● **Consignes**
(a) Recopiez sans rien changer le passage de la critique musicale qui va de « Il y a une grande » jusqu'à « l'air de Zacharie. ».
(b) Reprenez la critique musicale là où elle s'arrête et écrivez la suite.

● **Extrait choisi**
◆ ◆ ◆
Une délicieuse valse vocale et instrumentale ouvre le second acte. Dans la douce et mélancolique cavatine de Jean qui lui succède, j'ai remarqué une véritable faute que je suis bien aise de relever ici. J'aurais trop à louer, et ma prose deviendrait bientôt insupportable, si quelques grains du poivre de la critique ne venaient en relever la fadeur. M. Meyerbeer, ce grand maître des contrastes, doit mieux qu'un autre concevoir cela. Il faut que tout le monde vive.

Voici ce dont il s'agit. Les paroles sont: Le jour baisse, et ma mère sera bientôt de retour. Sans doute le jour baisse et ma mère forment une fin de vers, mais ce n'était pas une raison pour placer le repos après le mot mère. Il est évident, au contraire, qu'il faut s'arrêter après le jour baisse et dire l'autre membre de phrase sans interruption.

On remarque plusieurs effets sinistres sous le dialogue des anabaptistes et un charmant smorzando à la fin du chœur: Bonsoir, ami, bonsoir! le songe de Jean est une des grandes pages de la partition. C'est un récitatif obligé, où l'orchestre lutte d'expression avec le chant et la parole. Un thème admirable est d'abord proposé par un cornet placé sous le théâtre, un trémolo suraigu de violons accompagne la voix, puis le thème du cornet reparaît et circule dans tout l'orchestre jusqu'au mot maudit! qu'un horrible et sourd hurlement instrumental semble lancer de l'enfer. Le mot clémence, au contraire, surgit avec bonheur d'une modulation suave et inattendue. La romance: Il est un plus doux empire, est d'une mélodie fraîche dont la grâce devient plus tendre quand, vers la fin, la voix forme duo avec le cor. Roger a dit en maître toute cette scène. Le premier air de Fidès: O mon fils, soit béni! si admirablement chanté par madame Viardot, est du plus beau style; c'est vrai et touchant; les interjections des instruments à vent secondent et renforcent l'expression; les silences même de la voix et de l'orchestre y concourent, ainsi que l'heureuse entrée du mode majeur à la péroraison. Ce morceau a vivement impressionné l'auditoire.

Il y a une grande énergie dans le trio: Oui, c'est Dieu qui t'appelle et t'éclaire! Mais ce qui domine dans cette fin d'acte, c'est l'attendrissement produit par la scène où Jean, écoutant à la porte de la chambre où repose sa mère endormie, l'entend le bénir encore dans son sommeil. La voix de Fidès n'est point en réalité entendue du spectateur; l'orchestre la représente, et les fragments de l'air précédent de la vieille mère, reproduits par le cor anglais sous une harmonie de violons en sourdine, prennent un caractère aussi mystérieux que tendrement solennel. C'est délicieux. Une hardie dissonance est habilement placée sous le dernier cri de Jean: Adieu, ma mère! Un autre cri d'une étonnante et terrible vérité est celui que poussent les femmes menacées par la hache des anabaptistes après le chœur féroce: Du sang! Que Juda succombe! Il faut louer aussi beaucoup l'air de Zacharie.
◆ ◆ ◆
● **Lignes de données**
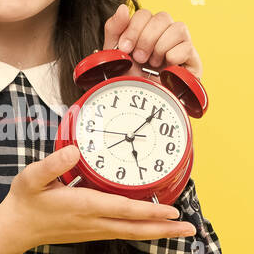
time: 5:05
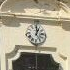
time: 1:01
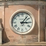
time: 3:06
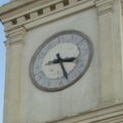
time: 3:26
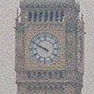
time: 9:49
◆ ◆ ◆
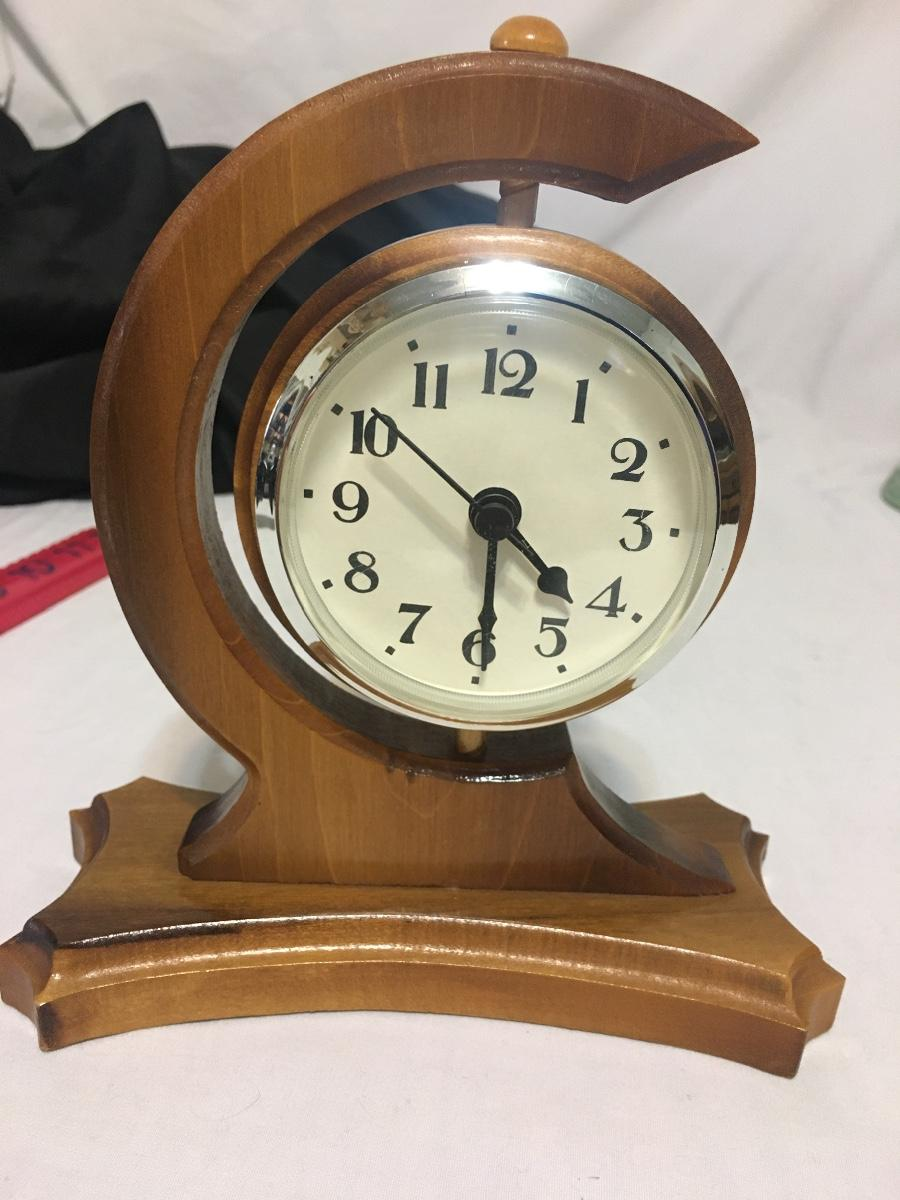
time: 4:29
◆ ◆ ◆
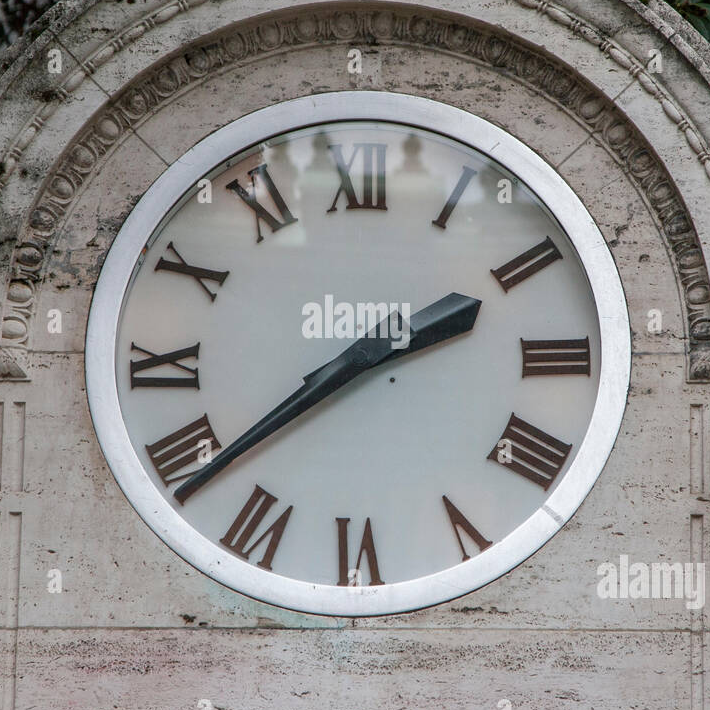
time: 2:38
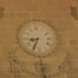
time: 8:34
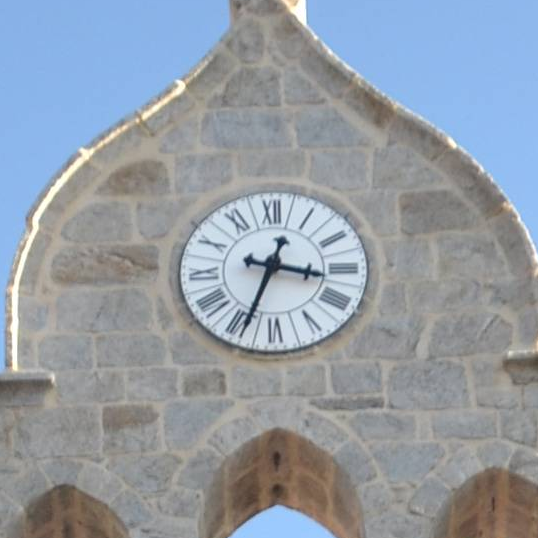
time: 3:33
◆ ◆ ◆
● **Les réponses**
(a)
Il y a une grande énergie dans le trio: Oui, c'est Dieu qui t'appelle et t'éclaire! Mais ce qui domine dans cette fin d'acte, c'est l'attendrissement produit par la scène où Jean, écoutant à la porte de la chambre où repose sa mère endormie, l'entend le bénir encore dans son sommeil. La voix de Fidès n'est point en réalité entendue du spectateur; l'orchestre la représente, et les fragments de l'air précédent de la vieille mère, reproduits par le cor anglais sous une harmonie de violons en sourdine, prennent un caractère aussi mystérieux que tendrement solennel. C'est délicieux. Une hardie dissonance est habilement placée sous le dernier cri de Jean: Adieu, ma mère! Un autre cri d'une étonnante et terrible vérité est celui que poussent les femmes menacées par la hache des anabaptistes après le chœur féroce: Du sang! Que Juda succombe! Il faut louer aussi beaucoup l'air de Zacharie.

(b)
Les roulades dans le style de Hændel s'accordent ici on ne peut mieux avec l'accent de triomphe de ce sombre fanatique.

Mais voici le ballet, et tout ce que la musique instrumentale a de plus charmants caprices va se faire entendre pour lui. On connaît la grâce exquise des airs de danse de Robert et des Huguenots; ceux-ci ne leur cèdent en rien. Ils commencent par un allegro et l'orchestre est accompagné par les voix, chantant:

 
Voici les laitières,
Lestes et légères.
 

J'ai remarqué là des détails ravissants que le bruit produit par la première apparition des patineurs a presque entièrement dérobés à l'attention de l'auditoire. L'allegro à six-huit, avec l'accentuation continuelle de la fin de chaque temps de la mesure, sur lequel les principaux groupes de patineurs viennent ensuite faire leurs amusantes évolutions, est d'une originalité que lui dispute seul l'air suivant, espèce de valse lente, terminée par une coda à deux temps pressés d'un effet neuf et inattendu qui a fait éclater en applaudissements toute la salle. Il y a encore une charmante redowa. Les airs de danse seuls suffiraient à faire la fortune de l'éditeur de cette immense partition. Après le ballet vient un trio pour voix d'hommes: Verse, verse, frère! original, coloré, d'un rythme franc, plein d'effets curieux d'instrumentation vocale, et dont le thème est ramené de la façon la plus heureuse pour un trait de la voix de basse. Ce trio a été couvert d'applaudissements. Une belle phrase de violoncelle annonce l'entrée de Jean, pensif et soucieux. Le chœur: Trahis! est d'un admirable emportement, et la pédale syllabique des voix du peuple, sous le solo du prophète, est une belle et dramatique combinaison.

Il faut en dire autant de ces sonneries de trompettes, qui, des divers coins de la place de Munster, se mêlent hardiment avec une apparente confusion, résultant de l'ordre le plus savant, au chant de Jean-l'Enthousiaste. Le thème du finale: Roi du ciel et des anges, a l'avantage d'être simplement rythmé et de se graver promptement dans la mémoire de l'auditeur.

Au quatrième acte, se fait remarquer d'abord le chant de l'aumône, bien humble, bien triste et merveilleusement accompagné par l'accent lugubre des clarinettes dans le chalumeau. Plus loin, au dessus des deux clarinettes soutenant l'accord dissonant de seconde, s'élève avec bonheur une charmante phrase de violon.

Les vocalisations à deux voix sur ces mots: Je t'ai perdu, me choquent, je dois l'avouer. Jamais, ce me semble, de pareils tours de gosier n'ont convenu à l'expression d'une douleur humaine et profonde comme celle de ces deux femmes, femmes du peuple d'ailleurs, simples et pauvres, dont le chant, en aucun cas, ne devrait avoir de prétention à la virtuosité.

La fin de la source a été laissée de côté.